US multinational Dow Chemical was working with a pulp and paper manufacturer to improve inefficiencies in its chemical process with a goal of producing a better, safer pulp yield. But to hit that narrow target, Dow needed a faster, more thorough method of identifying candidate molecules. So it launched a collaboration with Chemical Abstract Services (CAS), a division of the American Chemistry Society, to leverage CAS SciFinder, which, unlike generic search engines, is optimized for searching for chemical molecules from an electronic catalog of more than 200 million compounds.
The resulting project, SmarthSearch, has earned Dow a 2023 CIO 100 Award list for IT leadership and innovation, and now enables thousands of Dow chemists to discover needed molecules in minutes that once took weeks to identify.
“This is what caused us to go down the road of finding a faster way to search molecules through a database. That was the start of this project,” says Nathan Wilmot, IT director of data client partnerships in Dow’s enterprise data and analytics group. “The innovation here is previously [chemists] relied very heavily on intuition and thumbing through catalogs to identify molecules.”

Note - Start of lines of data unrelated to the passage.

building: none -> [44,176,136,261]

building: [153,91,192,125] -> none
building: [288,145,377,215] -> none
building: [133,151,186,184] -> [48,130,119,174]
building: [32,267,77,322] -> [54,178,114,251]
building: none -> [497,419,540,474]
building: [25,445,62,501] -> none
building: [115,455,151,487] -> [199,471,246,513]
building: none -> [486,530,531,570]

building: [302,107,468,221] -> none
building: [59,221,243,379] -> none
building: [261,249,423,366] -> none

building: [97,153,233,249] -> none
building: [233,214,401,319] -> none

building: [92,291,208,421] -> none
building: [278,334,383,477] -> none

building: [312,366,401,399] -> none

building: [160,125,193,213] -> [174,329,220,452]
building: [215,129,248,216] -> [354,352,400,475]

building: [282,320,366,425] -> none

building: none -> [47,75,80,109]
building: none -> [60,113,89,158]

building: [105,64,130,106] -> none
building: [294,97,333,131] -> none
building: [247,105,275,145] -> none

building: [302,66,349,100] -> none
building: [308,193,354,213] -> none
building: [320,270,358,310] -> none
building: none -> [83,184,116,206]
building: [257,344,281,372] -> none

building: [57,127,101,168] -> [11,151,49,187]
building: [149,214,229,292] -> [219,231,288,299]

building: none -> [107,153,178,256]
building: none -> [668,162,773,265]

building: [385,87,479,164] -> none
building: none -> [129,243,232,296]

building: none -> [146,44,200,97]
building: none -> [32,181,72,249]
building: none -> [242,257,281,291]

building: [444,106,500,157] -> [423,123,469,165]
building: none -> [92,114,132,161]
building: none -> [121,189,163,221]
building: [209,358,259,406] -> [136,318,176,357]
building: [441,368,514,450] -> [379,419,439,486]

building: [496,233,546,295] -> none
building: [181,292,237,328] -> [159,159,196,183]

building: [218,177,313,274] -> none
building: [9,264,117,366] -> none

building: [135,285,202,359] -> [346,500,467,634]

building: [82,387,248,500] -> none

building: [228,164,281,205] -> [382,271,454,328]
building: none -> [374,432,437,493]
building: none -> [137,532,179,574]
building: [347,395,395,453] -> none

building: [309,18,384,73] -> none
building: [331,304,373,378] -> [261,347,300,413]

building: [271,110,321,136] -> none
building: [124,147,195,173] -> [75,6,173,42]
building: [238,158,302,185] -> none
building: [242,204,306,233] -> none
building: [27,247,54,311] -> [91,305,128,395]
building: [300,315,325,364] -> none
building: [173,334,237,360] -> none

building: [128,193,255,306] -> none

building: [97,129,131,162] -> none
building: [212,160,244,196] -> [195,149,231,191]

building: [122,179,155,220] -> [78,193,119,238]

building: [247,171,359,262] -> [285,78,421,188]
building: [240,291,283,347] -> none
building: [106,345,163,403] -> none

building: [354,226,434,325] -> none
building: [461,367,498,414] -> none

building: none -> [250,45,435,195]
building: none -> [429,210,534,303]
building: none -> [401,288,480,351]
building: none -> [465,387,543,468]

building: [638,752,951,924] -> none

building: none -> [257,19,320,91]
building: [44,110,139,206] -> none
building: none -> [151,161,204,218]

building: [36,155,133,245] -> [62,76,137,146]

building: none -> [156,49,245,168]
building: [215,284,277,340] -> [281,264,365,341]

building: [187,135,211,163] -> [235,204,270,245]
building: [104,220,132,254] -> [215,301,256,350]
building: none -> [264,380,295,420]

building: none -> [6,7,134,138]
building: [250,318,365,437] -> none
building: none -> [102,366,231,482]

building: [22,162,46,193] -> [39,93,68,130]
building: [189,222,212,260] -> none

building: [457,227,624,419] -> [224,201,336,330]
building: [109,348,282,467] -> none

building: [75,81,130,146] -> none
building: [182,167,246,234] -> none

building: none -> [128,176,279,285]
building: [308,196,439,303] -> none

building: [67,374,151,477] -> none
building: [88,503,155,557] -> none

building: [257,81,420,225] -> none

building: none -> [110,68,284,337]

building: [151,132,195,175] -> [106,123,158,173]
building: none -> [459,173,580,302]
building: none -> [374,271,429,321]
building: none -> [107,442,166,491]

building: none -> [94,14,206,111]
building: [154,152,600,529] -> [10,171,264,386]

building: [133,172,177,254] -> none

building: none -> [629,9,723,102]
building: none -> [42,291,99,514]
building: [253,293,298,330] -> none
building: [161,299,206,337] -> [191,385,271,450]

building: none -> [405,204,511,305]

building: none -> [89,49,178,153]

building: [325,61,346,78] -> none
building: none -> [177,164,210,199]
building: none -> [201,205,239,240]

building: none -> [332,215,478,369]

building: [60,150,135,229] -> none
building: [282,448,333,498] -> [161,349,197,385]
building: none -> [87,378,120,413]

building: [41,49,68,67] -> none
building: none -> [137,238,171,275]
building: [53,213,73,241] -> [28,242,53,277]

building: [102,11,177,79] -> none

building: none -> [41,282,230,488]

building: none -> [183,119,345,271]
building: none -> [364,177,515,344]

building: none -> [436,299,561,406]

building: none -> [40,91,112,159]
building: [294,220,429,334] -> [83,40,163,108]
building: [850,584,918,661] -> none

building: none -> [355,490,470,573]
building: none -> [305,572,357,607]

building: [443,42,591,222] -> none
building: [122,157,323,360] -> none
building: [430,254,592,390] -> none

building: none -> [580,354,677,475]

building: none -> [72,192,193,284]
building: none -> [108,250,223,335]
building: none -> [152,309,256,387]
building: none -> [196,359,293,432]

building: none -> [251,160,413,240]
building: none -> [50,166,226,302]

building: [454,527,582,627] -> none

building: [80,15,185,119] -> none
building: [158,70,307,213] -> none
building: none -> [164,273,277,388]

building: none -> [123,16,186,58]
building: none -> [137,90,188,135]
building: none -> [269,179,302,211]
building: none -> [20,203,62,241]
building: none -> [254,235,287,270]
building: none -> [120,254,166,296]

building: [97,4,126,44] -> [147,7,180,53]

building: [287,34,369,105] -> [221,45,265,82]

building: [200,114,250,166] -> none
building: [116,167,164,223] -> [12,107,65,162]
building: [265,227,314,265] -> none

With SmartSearch for Dow, Dow chemists can very quickly filter down the “chemical, physical, and commercial availability [of molecules, as well as the] health and safety properties for a molecule or set of molecules that might fit a given application” in a matter of minutes, he says.
In its pulp pilot, for example, CAS SciFinder helped Dow identify a set of 8 to 12 safer, more sustainable molecules as possible candidates to replace the existing material the manufacturer aimed to replace.